Create a shape database from a crystal structure database.

For example:

python create_shape_database.py my_structures.csdsqlx my_structures_shapes.sqlite

positional arguments:
  structure_database  Input crystal structure database path e.g.
                      /home/bob/my_structures/my_structures.csdsqlx
  output_database     Output shape database path e.g.
                      /home/bob/my_structures/my_structures_shapes.sqlite

optional arguments:
  -h, --help          show this help message and exit

The create_shape_database.py script can be used to create a shape database from a crystal structure database as in the following example. The input crystal structure database can be any type recognised by CCDC software including .csdsql, .csdsqlx and .sqlite. While the script is running it will report progress information every 1000 structures, and report issues where it cannot generate the shape information for a structure. These failed structures are usually unimportant for crystal structure prediction and can be ignored.

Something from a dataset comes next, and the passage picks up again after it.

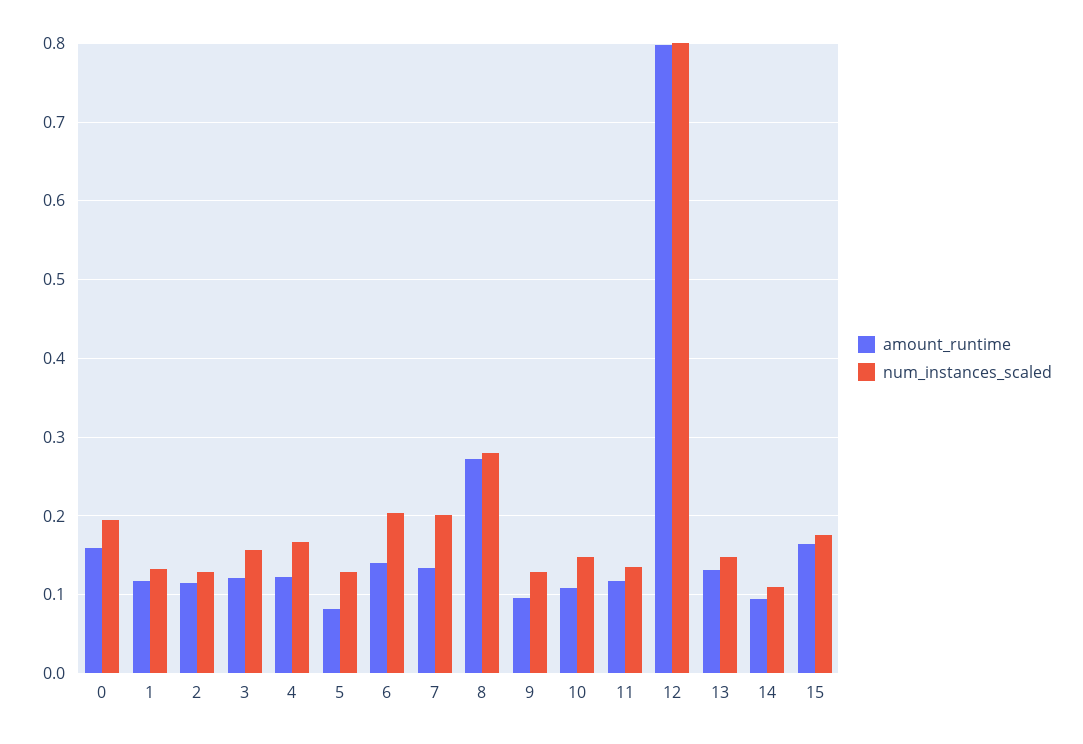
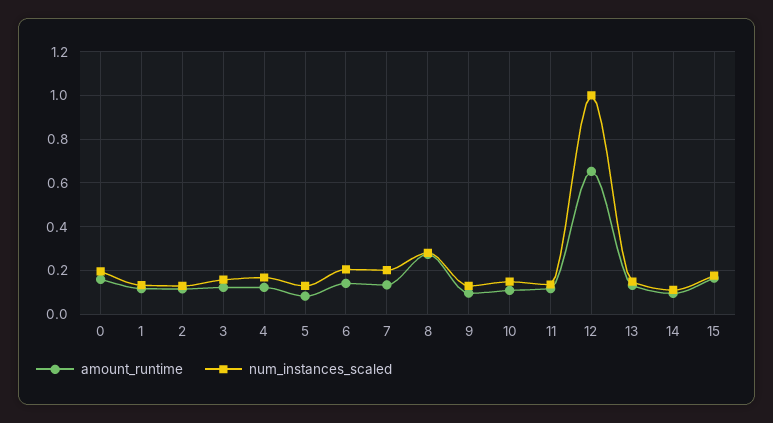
amount_runtime, 12: 0.8 -> 0.65
num_instances_scaled, 12: 0.8 -> 1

$ python ccdc/utilities/csp/create_shape_database/create_shape_database.py my_structures.csdsqlx my_shapes.sqlite
Reading structure database my_structures.csdsqlx
0.0%
5.7%
11.3%
17.0%
22.7%
28.3%
34.0%
39.7%
45.3%
51.0%
56.7%
62.3%
Exception (OQABAM01) Too many steps in ChemicalGraphSearch: search abandoned
Exception (OQACIV02) Too many steps in ChemicalGraphSearch: search abandoned
Exception (OQACIV03) Too many steps in ChemicalGraphSearch: search abandoned
Exception (OQACIV04) Too many steps in ChemicalGraphSearch: search abandoned
68.0%
73.7%
79.3%
85.0%
90.6%
96.3%
Creating shape database my_shapes.sqlite